The Supreme Court's recent announcement to hear the Fischer v. University of Texas case has set off alarms at college and universities throughout the country. In a New York Times article, Lee Bollinger, president of Columbia University, said that be believes [the Fischer case] "threatens to undo several decades of effort within higher education to build a more integrated and just educationally enriched environment."
Looking back at the history of affirmative action, cases over the course of the past three decades have produced varying opinions from justices on both sides of the issue. In Regents of the University of California v. Bakke (1973), Justice Lewis Powell maintained that diversity was in fact a compelling state interest. In a dissenting opinion in Grutter v. Bollinger (2003), Justice William Rehnquist argued the opposite, that race was not a compelling state interest.
Like Dr. Bollinger, I agree that the Fischer case has the potential to undermine efforts to increase diversity in higher education. I am not a lawyer and cannot speak to the legal implications of this case, but I can speak from a higher education perspective. If Grutter v. Bollinger (2003) is overturned by the Fischer case, this is not just bad news for racial diversity on college campuses; it is bad news for all types of diversity on campus.
Is diversity legally compelling? While the Supreme Court debates this issue again, social science research and student development theorists have already spoken out about the importance of diversity in higher education.
Sylvia Hurtado, Director of the Higher Education Research Institute at UCLA, has completed extensive research in higher education around the importance of engaging diversity. Hurtado's work shows that "diversity has value-added benefits for student learning. Students who engage with diverse peers achieve change across a wide range of outcomes related to the capacity for citizenship, and a diverse student body is necessary to increase the probability of contact opportunities."
A recent report, "A Crucible Moment: College Learning and Democracy's Future," released by the National Task Force on Civic Learning and Democratic Engagement, outlines the importance for students having knowledge of diverse cultures, deliberation and bridge-building across differences, open-mindedness, and capacity to engage different points of views and cultures.
In "American Grace: How Religion Divides and Unites Us," Robert Putnam and David Campbell's research highlights the importance of meaningful encounters between people of different religious backgrounds. Putnam and Campbell point out that getting to know people from different traditions actually increases your warmth toward that person's faith tradition.
If research consistently shows that a diverse environment in higher education is essential for student development, and the government sponsors a task force on this same subject, then why is the Supreme Court sending a contradictory message to the rest of the country?

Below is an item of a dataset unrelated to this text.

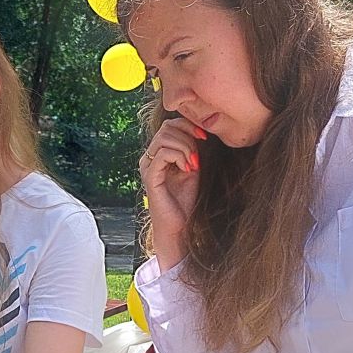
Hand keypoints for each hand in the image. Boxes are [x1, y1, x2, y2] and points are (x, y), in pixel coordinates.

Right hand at [138, 116, 205, 265]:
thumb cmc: (186, 200)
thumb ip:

At Interfaith Youth Core, where I work in Chicago, we seek to make interfaith cooperation a social norm in society. We focus our work on the higher education sector because we believe that college campuses are the ideal environment for diversity work. Together in partnership with many campuses throughout the country, we see firsthand the importance of engaging religious diversity in higher education.

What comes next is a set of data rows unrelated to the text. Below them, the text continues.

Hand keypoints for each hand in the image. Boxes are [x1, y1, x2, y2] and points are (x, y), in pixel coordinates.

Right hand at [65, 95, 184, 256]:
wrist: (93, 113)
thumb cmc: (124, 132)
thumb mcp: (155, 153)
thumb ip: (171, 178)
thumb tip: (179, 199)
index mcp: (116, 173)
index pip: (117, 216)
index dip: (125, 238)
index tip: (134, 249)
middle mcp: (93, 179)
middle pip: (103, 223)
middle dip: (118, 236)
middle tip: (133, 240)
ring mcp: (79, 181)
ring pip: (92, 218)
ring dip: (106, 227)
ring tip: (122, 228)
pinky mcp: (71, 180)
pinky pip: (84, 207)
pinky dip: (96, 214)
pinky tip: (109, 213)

While the Fisher v. University of Texas focuses on racial diversity, it is a slap in the face for students, staff and faculty throughout the country who understand how important it is to create a learning environment that honors and values all types of diversity on our college campuses. As our society continues to become more politically polarized, creating opportunities for students to engage with those who are different is crucial. Diversity is a compelling interest now, and will be even more important in the future.
More and more research shows that diversity matters, and that higher education plays a crucial role in engaging that diversity. If the Supreme Court overturns affirmative action in Fischer v. Texas, it is ignoring the ugly history of past discrimination in the United States. The Court would be telling the country that we all stand on an equal playing field right now. Ask Muslims, Mormons, and many others in minority groups whether they feel like they are on equal playing field with those in the majority. I am guessing their answers would be much different than the answers of four or five justices on the Supreme Court.